- The Washington Times - Tuesday, November 15, 2005

ELMENDORF AIR FORCE BASE, Alaska — President Bush yesterday emphatically defended the U.S. invasion of Iraq, saying “intelligence agencies around the globe” agreed that Saddam Hussein possessed weapons of mass destruction.

The president said Iraq was a serious threat when it attacked U.S. pilots policing the no-fly zone, established after the 1991 Gulf War that was waged in response to Saddam’s invasion of neighboring Kuwait.

“Under Saddam’s dictatorship, Iraq was the only country in the world where military pilots faced regular attack. Iraq was the only country that had used chemical weapons on its people, invaded its neighbors, and fought a war against the United States and a great coalition,” Mr. Bush said.

“Iraq was one of only seven countries listed as a state sponsor of terror, and it was judged by intelligence agencies around the globe to possess weapons of mass destruction,” he said.

The president made a brief refueling stop at this military base near Anchorage en route to Japan on the first leg of an eight-day trip to Asia.

His remarks marked the second time in four days that he has responded to a chorus of critics of the Iraq war. On Friday, Mr. Bush fired back at Democrats, including some members of Congress who voted to support the U.S.-led effort before the 2003 invasion.

On Sunday, National Security Adviser Stephen J. Hadley acknowledged “we were wrong” about Iraq’s weapons of mass destruction. Still, he dismissed assertions that the Bush administration manipulated intelligence and misled the American people, saying the president had relied on the collective judgment of the intelligence community.

“Reasonable people can disagree about the conduct of the war, but it is irresponsible for Democrats to now claim that we misled them and the American people,” Mr. Bush said yesterday.

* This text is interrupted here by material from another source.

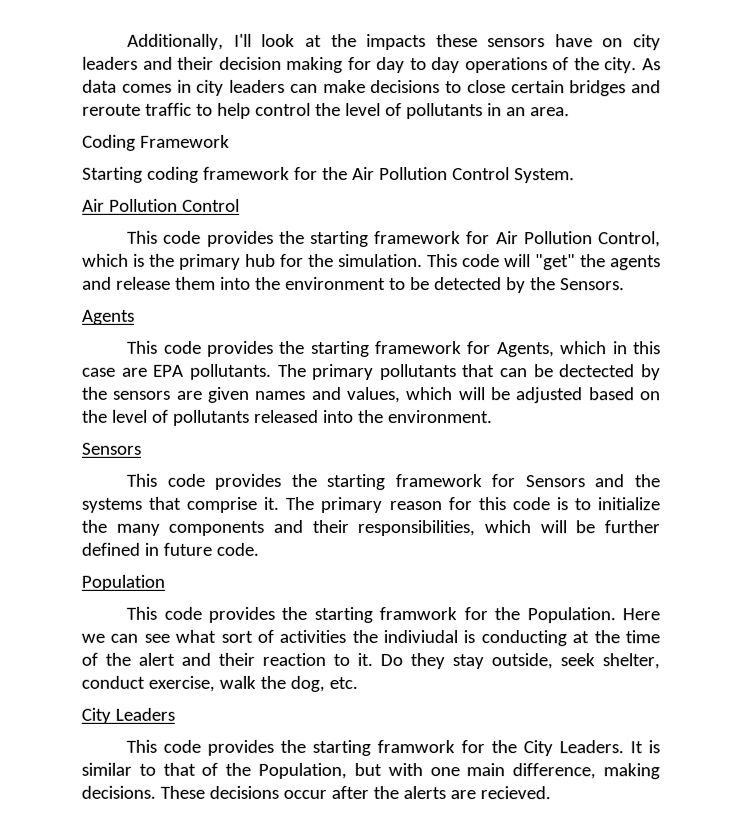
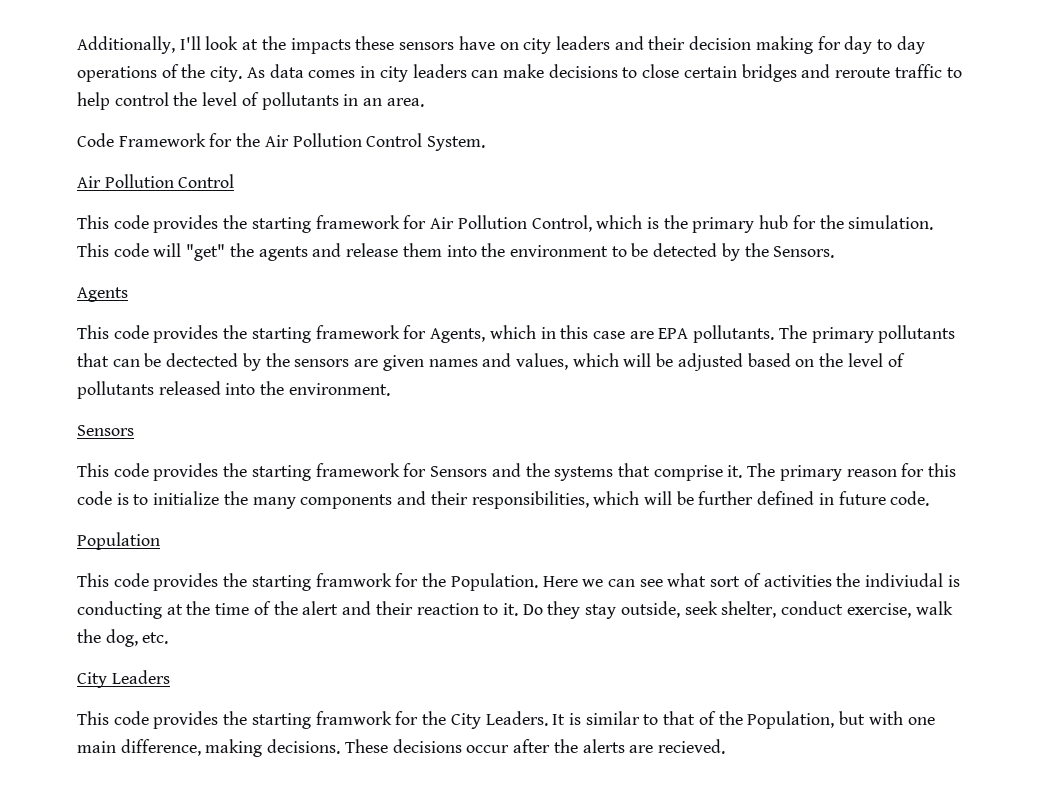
[82,134,136,151] Coding -> [77,133,114,147] Code
[82,166,290,183] // Starting coding framework -> (206, 140) none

“They spoke the truth then, and they’re speaking politics now,” he said to applause from his audience.

He cited quotes from senior Democrats who supported the administration’s Iraq policy before the invasion.

“The truth is that investigations of the intelligence on Iraq have concluded that only one person manipulated evidence and misled the world, and that person was Saddam Hussein,” Mr. Bush said.

With hundreds of camouflage-clad troops packed into a hangar with an F-15C fighter jet, Mr. Bush extolled the “power of freedom to conquer evil.”

“If we do our duty, this young century will be freedom’s century,” he said.

The theme of freedom and democracy will run through his Asian trip, which will include speeches in Japan and Mongolia, an emerging democracy on communist China’s doorstep.

Mr. Bush will spend today in Kyoto, Japan, where he will meet with Prime Minister Junichiro Koizumi. The two are expected to talk about realigning the U.S. military presence in Japan and troop deployment to Iraq.